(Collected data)
BEGIN
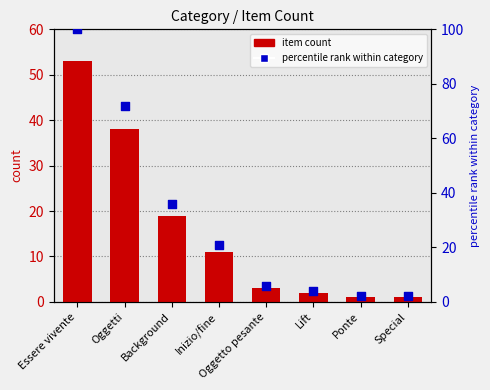

What are all the series names shown in the legend?

item count, percentile rank within category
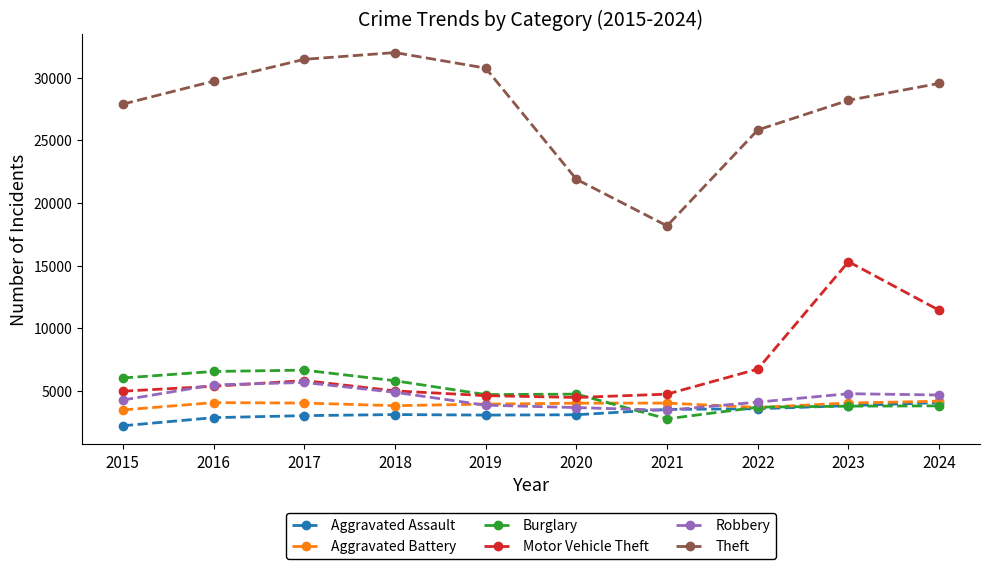

Which series has the largest range (max minus min)?

Theft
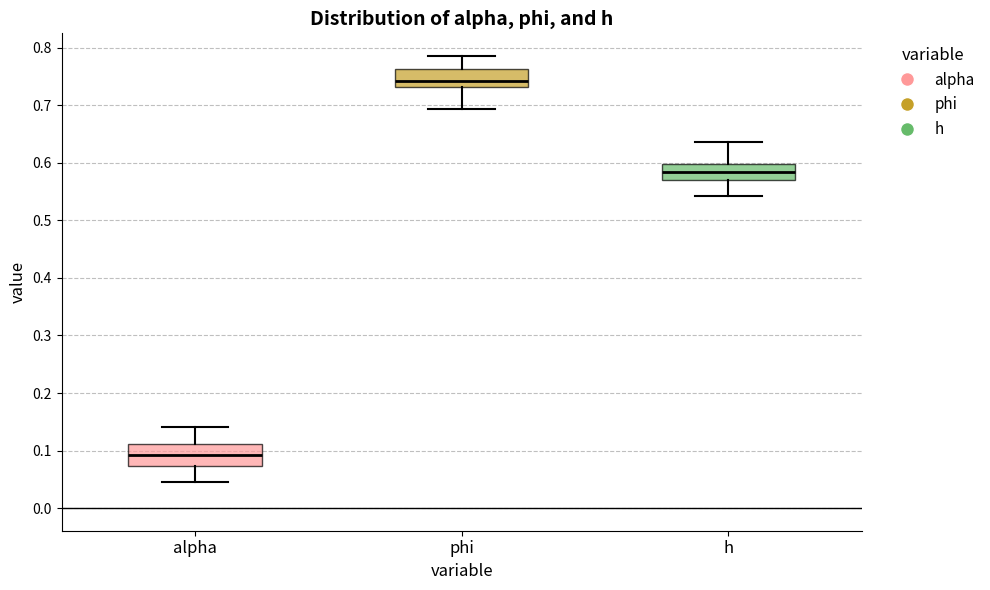

Reading left to right, transcribe this box plot: for each box, give where its median line is, the range the box spans, and where its two whiskers end, as read against the y-axis. The values are not printed on the chart, so give them approximately, as read against the axis.

alpha: median 0.09, box 0.07 to 0.11, whiskers 0.05 to 0.14
phi: median 0.74, box 0.73 to 0.76, whiskers 0.69 to 0.79
h: median 0.58, box 0.57 to 0.60, whiskers 0.54 to 0.64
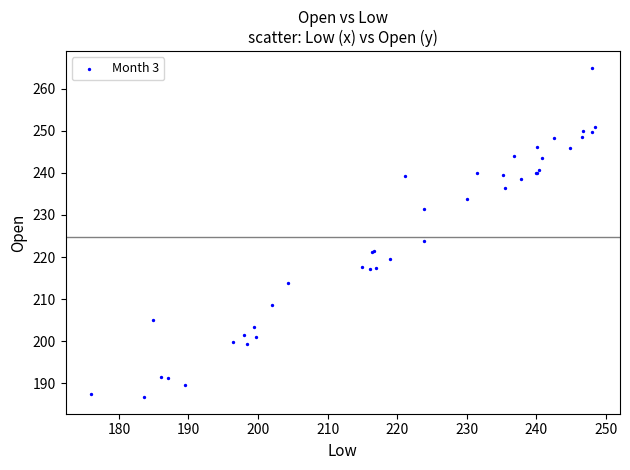

What Y value in the scatter plot is closest to 225?

223.9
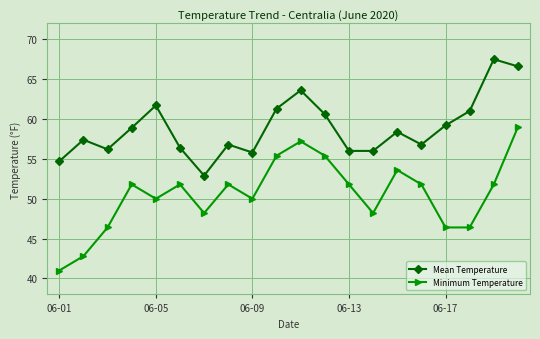

What is the average value of the Minimum Temperature series?

50.5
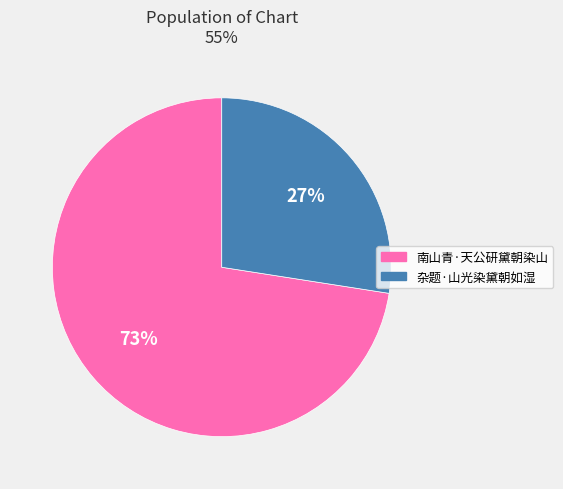

To the nearest percent, what portion does 南山青·天公研黛朝染山 represent?

73%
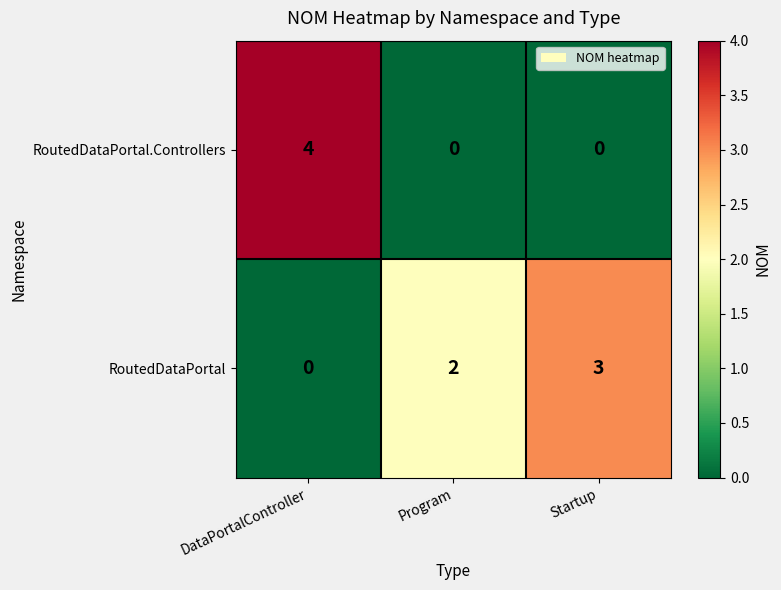

Which series has the widest spread of values?

RoutedDataPortal.Controllers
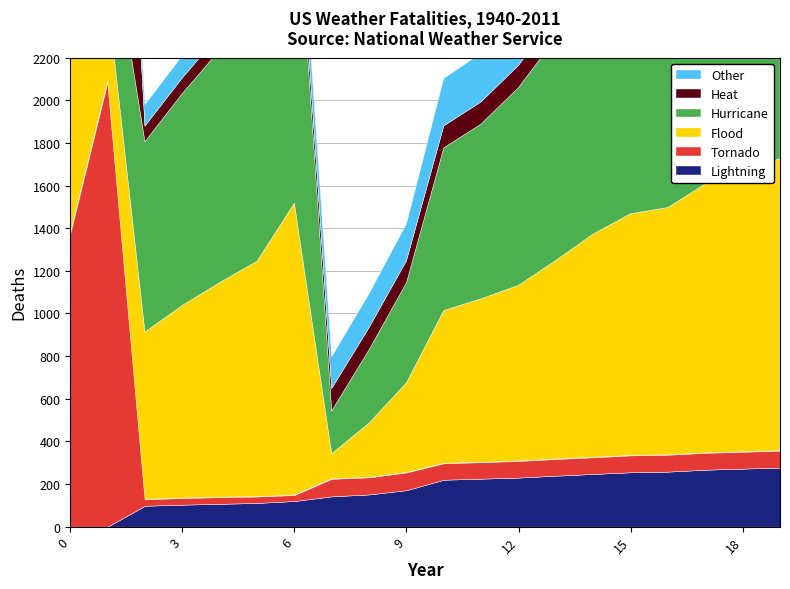

Reading left to right, extract all data points from this chart.

col_1: 0=0	1=0	2=98	3=103	4=107	5=111	6=120	7=142	8=151	9=171	10=220	11=225	12=230	13=239	14=247	15=255	16=258	17=267	18=272	19=277
col_2: 0=0	1=0	2=101	3=105	4=109	5=118	6=126	7=149	8=159	9=174	10=223	11=228	12=237	13=245	14=253	15=256	16=265	17=270	18=275	19=279
col_3: 0=1598	1=391	2=785	3=904	4=1007	5=1104	6=1370	7=118	8=255	9=421	10=717	11=767	12=824	13=932	14=1048	15=1134	16=1160	17=1262	18=1316	19=1371
col_4: 0=1375	1=2089	2=30	3=31	4=31	5=30	6=28	7=82	8=80	9=83	10=77	11=77	12=78	13=78	14=78	15=79	16=79	17=79	18=79	19=79
col_5: 0=1658	1=418	2=893	3=994	4=1091	5=1354	6=1616	7=201	8=344	9=469	10=763	11=820	12=928	13=1044	14=1130	15=1156	16=1258	17=1311	18=1366	19=1422
col_6: 0=1398	1=2111	2=73	3=73	4=74	5=74	6=74	7=105	8=104	9=103	10=103	11=104	12=104	13=104	14=104	15=104	16=104	17=104	18=104	19=104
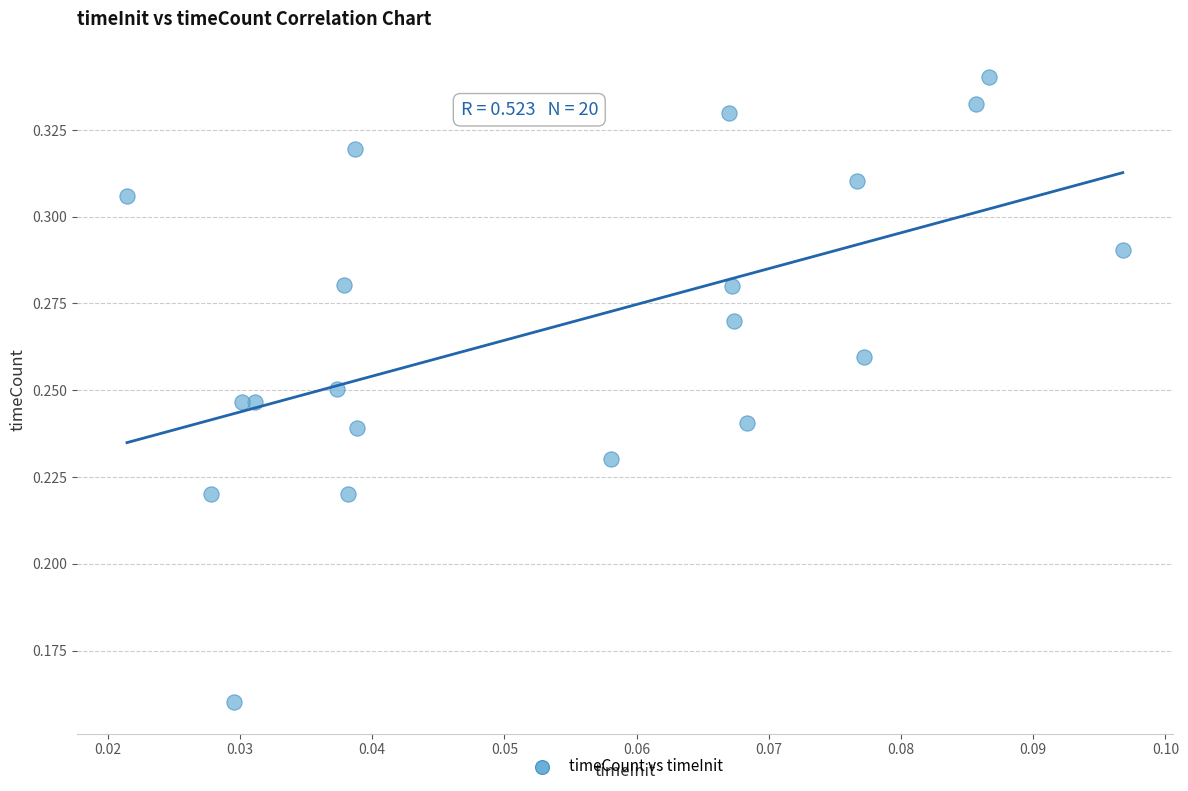

How many data points are displayed?

20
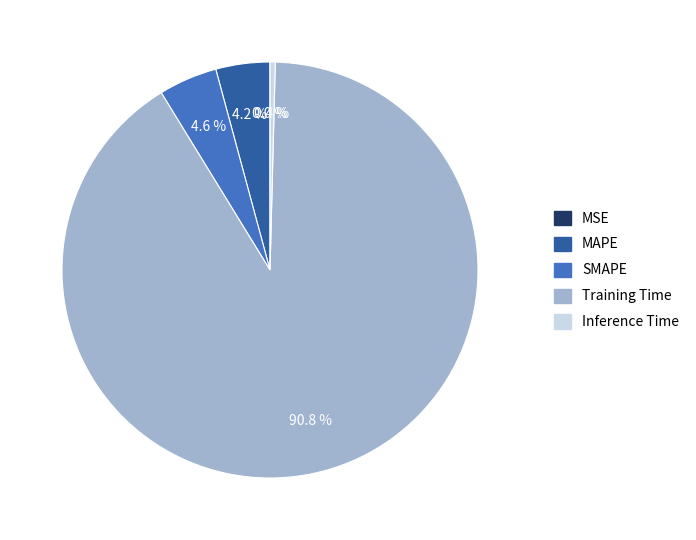

What portion of the pie excludes Inference Time?

99.6%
END
## Job:
Copy all of the data above word for word, leaving out the picture markers.

## Answer area:
What are all the series names shown in the legend?

item count, percentile rank within category

Which series has the largest range (max minus min)?

Theft

Reading left to right, transcribe this box plot: for each box, give where its median line is, the range the box spans, and where its two whiskers end, as read against the y-axis. The values are not printed on the chart, so give them approximately, as read against the axis.

alpha: median 0.09, box 0.07 to 0.11, whiskers 0.05 to 0.14
phi: median 0.74, box 0.73 to 0.76, whiskers 0.69 to 0.79
h: median 0.58, box 0.57 to 0.60, whiskers 0.54 to 0.64

What Y value in the scatter plot is closest to 225?

223.9

What is the average value of the Minimum Temperature series?

50.5

To the nearest percent, what portion does 南山青·天公研黛朝染山 represent?

73%

Which series has the widest spread of values?

RoutedDataPortal.Controllers

Reading left to right, extract all data points from this chart.

col_1: 0=0	1=0	2=98	3=103	4=107	5=111	6=120	7=142	8=151	9=171	10=220	11=225	12=230	13=239	14=247	15=255	16=258	17=267	18=272	19=277
col_2: 0=0	1=0	2=101	3=105	4=109	5=118	6=126	7=149	8=159	9=174	10=223	11=228	12=237	13=245	14=253	15=256	16=265	17=270	18=275	19=279
col_3: 0=1598	1=391	2=785	3=904	4=1007	5=1104	6=1370	7=118	8=255	9=421	10=717	11=767	12=824	13=932	14=1048	15=1134	16=1160	17=1262	18=1316	19=1371
col_4: 0=1375	1=2089	2=30	3=31	4=31	5=30	6=28	7=82	8=80	9=83	10=77	11=77	12=78	13=78	14=78	15=79	16=79	17=79	18=79	19=79
col_5: 0=1658	1=418	2=893	3=994	4=1091	5=1354	6=1616	7=201	8=344	9=469	10=763	11=820	12=928	13=1044	14=1130	15=1156	16=1258	17=1311	18=1366	19=1422
col_6: 0=1398	1=2111	2=73	3=73	4=74	5=74	6=74	7=105	8=104	9=103	10=103	11=104	12=104	13=104	14=104	15=104	16=104	17=104	18=104	19=104

How many data points are displayed?

20

What portion of the pie excludes Inference Time?

99.6%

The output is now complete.